### CONSIGNE A
Relevez et recopiez chaque ligne qui contient la chaîne « kern », en tenant compte de la casse.

Les médias, 4e pouvoir ? Examinons cela d’un peu plus près. Les médias, dans toute leur diversité, ont du pouvoir. Cela, d’aucun ne le conteste. Depuis l’avènement des médias 2.0, alias les réseaux sociaux, le paradigme a changé : du spectateur impuissant face à la pensée dominante, qui lui est « infligée » par des journalistes, nous sommes passé au stade de spectateur – acteur, lui-même producteur de l’info, et non seulement consommateur. C’est ce qui a donné tout leur pouvoir aux réseaux sociaux.
Les médias traditionnels l’ont vite compris, et ils s’adaptent pour s’accrocher à ce qui leur reste de pouvoir. Car oui, du pouvoir, ils en ont. Le cas Trump est là pour en attester. L’ex-président américain a fait des émules en taxant les médias, tous les médias, de « fake-news ». Du coup, il communiquait exclusivement sur Twitter. Ironie du sort, Donald Trump s’est fait bannir de Twitter, mais aussi de Facebook, Instagram et Snapchat. Comme quoi tous les médias se valent, finalement (fatalement ?). Via des clubs privés comme « Le Siècle », qui a fait l’objet d’un documentaire choc que nous ne pouvons que vous recommander (basé sur le livre Les Chiens de garde), les médias exercent un pouvoir réel en politique, mais aussi sur la société. Décryptage !

### LIGNES FOURNIES
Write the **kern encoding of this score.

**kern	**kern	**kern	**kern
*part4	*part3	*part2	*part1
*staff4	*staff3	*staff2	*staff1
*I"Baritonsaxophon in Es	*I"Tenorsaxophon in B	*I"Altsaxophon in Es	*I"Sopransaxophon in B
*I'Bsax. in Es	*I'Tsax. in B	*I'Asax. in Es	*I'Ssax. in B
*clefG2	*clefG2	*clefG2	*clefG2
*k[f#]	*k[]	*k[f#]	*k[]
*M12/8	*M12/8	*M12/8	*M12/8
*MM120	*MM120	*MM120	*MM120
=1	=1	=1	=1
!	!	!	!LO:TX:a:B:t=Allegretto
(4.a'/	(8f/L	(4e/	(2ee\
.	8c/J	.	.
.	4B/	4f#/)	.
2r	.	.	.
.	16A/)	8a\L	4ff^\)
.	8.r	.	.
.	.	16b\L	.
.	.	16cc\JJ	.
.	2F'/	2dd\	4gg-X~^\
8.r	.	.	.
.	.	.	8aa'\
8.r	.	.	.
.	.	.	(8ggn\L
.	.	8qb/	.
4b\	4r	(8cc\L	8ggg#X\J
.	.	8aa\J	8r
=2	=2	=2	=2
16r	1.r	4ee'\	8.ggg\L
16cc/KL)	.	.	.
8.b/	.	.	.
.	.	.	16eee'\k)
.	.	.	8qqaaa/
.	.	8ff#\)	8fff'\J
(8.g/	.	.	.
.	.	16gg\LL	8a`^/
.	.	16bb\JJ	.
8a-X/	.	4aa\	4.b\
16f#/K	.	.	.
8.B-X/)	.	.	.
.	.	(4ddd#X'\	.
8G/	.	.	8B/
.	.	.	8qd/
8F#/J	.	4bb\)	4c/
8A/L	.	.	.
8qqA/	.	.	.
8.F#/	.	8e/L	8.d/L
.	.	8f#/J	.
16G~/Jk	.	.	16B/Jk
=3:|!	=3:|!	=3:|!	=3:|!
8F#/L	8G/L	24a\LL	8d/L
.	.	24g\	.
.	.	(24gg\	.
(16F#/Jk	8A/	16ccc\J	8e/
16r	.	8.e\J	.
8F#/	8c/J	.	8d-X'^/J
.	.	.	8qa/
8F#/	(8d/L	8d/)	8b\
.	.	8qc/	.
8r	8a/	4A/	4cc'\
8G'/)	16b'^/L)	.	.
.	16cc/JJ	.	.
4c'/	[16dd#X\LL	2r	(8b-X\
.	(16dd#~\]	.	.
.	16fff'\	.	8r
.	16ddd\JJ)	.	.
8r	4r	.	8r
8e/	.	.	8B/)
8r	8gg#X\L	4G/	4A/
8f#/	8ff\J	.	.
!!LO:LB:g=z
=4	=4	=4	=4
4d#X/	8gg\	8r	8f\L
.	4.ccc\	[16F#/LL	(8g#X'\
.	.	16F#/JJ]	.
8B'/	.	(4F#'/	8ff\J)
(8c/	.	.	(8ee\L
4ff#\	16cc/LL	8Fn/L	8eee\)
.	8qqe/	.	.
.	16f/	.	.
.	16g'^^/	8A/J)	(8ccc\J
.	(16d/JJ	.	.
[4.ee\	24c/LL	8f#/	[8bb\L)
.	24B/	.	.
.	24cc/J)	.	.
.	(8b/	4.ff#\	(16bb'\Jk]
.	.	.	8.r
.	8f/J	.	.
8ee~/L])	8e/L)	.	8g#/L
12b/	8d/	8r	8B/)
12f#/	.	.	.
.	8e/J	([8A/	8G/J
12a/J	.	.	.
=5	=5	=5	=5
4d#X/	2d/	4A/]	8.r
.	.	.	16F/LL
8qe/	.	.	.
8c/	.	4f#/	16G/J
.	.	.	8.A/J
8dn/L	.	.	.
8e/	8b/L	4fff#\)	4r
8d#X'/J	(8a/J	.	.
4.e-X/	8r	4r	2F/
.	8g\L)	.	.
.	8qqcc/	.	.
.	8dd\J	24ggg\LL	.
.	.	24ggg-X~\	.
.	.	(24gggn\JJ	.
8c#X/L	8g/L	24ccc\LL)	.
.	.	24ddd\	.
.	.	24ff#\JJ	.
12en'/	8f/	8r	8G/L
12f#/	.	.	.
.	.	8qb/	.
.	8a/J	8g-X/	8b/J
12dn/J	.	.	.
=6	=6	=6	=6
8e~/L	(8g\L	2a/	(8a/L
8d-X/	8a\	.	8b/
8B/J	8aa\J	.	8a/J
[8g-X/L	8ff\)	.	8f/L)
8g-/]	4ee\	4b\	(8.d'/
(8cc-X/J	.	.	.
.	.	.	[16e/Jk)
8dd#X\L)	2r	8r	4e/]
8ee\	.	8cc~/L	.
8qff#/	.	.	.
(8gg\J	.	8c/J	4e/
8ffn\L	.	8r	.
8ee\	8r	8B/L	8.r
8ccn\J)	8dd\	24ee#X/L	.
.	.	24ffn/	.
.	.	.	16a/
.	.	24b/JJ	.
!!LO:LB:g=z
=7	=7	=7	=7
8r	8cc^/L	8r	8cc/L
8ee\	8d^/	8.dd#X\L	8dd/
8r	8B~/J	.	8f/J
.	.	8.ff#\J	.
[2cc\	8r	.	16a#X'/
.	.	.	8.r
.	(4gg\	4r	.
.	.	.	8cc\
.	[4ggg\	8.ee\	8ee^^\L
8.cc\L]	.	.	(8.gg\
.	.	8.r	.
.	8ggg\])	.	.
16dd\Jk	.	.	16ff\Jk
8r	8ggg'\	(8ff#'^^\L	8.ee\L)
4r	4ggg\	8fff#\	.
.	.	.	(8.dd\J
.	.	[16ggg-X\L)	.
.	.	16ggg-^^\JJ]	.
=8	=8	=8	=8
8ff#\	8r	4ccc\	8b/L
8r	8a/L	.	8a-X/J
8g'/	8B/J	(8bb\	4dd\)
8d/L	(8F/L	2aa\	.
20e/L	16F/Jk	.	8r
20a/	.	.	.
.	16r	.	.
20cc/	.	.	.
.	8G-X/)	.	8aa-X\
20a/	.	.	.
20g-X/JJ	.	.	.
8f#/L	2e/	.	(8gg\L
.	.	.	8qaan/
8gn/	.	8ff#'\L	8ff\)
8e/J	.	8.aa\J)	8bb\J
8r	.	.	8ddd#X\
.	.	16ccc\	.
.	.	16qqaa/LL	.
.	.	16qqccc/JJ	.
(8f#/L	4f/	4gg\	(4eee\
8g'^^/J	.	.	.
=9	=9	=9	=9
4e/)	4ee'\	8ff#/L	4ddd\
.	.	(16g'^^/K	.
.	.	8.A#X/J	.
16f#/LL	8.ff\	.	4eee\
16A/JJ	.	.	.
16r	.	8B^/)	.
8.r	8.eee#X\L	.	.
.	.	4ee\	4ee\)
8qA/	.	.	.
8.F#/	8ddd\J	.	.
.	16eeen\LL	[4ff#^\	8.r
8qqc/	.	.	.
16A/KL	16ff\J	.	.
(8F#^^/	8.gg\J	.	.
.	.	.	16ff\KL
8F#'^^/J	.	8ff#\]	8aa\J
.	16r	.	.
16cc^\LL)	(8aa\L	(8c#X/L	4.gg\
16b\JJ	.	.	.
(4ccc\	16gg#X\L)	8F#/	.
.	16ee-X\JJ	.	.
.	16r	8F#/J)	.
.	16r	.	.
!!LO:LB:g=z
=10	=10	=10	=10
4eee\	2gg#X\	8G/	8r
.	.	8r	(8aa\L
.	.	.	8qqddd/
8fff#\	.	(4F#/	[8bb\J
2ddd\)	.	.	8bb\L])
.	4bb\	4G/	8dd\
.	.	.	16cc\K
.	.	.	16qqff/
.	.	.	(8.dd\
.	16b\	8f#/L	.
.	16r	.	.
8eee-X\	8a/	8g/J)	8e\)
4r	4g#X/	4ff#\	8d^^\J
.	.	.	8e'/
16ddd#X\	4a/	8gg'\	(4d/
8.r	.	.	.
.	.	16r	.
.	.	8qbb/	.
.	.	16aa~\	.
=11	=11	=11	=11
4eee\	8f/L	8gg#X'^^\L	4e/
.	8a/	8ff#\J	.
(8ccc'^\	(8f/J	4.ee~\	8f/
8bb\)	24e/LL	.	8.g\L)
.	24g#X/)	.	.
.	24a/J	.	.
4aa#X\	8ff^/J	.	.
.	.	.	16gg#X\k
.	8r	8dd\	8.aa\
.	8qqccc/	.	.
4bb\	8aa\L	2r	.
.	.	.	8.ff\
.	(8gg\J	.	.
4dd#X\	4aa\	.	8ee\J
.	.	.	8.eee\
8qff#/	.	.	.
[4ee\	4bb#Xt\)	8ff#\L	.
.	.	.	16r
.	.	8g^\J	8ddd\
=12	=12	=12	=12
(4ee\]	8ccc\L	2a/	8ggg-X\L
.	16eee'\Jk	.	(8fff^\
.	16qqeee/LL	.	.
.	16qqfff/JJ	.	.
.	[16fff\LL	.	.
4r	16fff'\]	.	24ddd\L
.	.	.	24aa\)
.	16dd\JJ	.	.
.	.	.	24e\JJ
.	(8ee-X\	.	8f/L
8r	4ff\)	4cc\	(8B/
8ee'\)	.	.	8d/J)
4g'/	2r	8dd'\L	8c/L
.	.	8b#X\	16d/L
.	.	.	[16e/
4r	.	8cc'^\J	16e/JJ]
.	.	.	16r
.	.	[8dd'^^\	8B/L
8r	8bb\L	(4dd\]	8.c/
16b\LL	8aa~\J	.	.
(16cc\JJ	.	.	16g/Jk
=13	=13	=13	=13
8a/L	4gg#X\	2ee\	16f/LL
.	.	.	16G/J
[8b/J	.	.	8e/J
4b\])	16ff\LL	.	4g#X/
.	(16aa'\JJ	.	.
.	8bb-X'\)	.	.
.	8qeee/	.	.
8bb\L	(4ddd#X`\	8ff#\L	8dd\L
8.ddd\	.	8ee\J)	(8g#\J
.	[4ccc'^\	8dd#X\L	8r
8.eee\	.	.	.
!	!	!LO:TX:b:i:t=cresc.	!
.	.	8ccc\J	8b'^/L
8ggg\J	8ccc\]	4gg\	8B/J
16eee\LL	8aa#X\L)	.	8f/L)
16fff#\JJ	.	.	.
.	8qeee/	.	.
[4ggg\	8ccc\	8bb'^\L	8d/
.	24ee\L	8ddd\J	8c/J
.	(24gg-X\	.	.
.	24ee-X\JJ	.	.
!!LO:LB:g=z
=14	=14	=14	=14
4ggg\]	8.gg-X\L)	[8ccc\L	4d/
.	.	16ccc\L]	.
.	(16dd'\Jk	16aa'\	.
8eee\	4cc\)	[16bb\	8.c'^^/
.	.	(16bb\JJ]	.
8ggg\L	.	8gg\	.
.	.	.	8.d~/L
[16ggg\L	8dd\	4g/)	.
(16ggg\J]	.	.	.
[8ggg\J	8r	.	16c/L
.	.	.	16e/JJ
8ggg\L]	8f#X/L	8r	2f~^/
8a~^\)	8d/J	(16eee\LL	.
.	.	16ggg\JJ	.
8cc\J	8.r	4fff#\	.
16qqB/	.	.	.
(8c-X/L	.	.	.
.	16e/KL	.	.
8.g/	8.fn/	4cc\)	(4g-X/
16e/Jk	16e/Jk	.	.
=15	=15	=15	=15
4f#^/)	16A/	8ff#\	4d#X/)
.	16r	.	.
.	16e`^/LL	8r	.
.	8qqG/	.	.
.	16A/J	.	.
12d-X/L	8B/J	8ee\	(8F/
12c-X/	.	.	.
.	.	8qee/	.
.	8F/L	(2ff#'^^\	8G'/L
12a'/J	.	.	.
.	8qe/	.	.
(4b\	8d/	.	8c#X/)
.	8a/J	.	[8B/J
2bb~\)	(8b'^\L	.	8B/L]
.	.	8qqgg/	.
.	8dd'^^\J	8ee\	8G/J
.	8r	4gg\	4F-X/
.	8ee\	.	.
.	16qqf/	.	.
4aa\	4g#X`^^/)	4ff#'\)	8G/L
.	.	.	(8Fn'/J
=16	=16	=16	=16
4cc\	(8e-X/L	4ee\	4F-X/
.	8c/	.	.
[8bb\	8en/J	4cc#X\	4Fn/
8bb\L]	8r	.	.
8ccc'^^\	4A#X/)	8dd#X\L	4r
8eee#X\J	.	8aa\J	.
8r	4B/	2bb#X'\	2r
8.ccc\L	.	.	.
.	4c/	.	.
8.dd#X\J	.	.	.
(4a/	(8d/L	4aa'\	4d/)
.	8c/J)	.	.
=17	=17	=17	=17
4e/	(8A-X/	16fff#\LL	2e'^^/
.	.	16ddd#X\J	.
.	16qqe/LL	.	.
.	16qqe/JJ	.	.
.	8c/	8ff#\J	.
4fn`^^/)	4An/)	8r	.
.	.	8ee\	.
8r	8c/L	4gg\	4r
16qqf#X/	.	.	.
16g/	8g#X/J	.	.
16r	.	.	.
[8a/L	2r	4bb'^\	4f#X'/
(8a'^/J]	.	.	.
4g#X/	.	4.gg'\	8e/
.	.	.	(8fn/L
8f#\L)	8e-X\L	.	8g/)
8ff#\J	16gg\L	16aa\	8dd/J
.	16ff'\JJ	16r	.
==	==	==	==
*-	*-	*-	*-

### CONSIGNE B
Poursuivez le texte sur le pouvoir des médias après sa dernière phrase.

### RÉSULTAT A
Write the **kern encoding of this score.
**kern	**kern	**kern	**kern

### RÉSULTAT B
Du rôle et de l’influence politique des médias
Sans liberté d’expression, pas de démocratie. Le constat est signé Tocqueville qui, dans son ouvrage intitulé De la Démocratie en Amérique, prend l’exemple des mouvements démocratiques modernes de la société américaine pour aborder le thème de la presse. Tocqueville, comme d’autres auteurs de sa trempe, définit un triple rôle aux médias, à savoir critiquer le pouvoir, éduquer les foules et créer du lien social. Pour lui, les médias sont le garant de la liberté, mais aussi d’une forme de conscience politique. Cela dit, cette vision « tocquevilienne » est loin d’être unanime.
Pour autant, nier le rôle que jouent les médias dans les démocraties modernes serait un contresens pur. Après tout, c’est aux médias que revient la charge d’informer les citoyens, l’effet pervers étant que la presse informative a peu à peu laissé place à la presse « influenceuse », qui déforment les perceptions et manipulent les opinions. Car il ne faut pas perdre de vue que c’est l’économie qui fait la politique, et non l’inverse. La question du pouvoir de l’argent dans les médias, et partant de là en politique, n’est jamais bien loin. Après tout, les médias sont des entreprises, détenues par le capital, et ayant obligation de rentabilité. Parfois, cela passe par une ligne éditoriale lisse à certains égards, et agressive à d’autres.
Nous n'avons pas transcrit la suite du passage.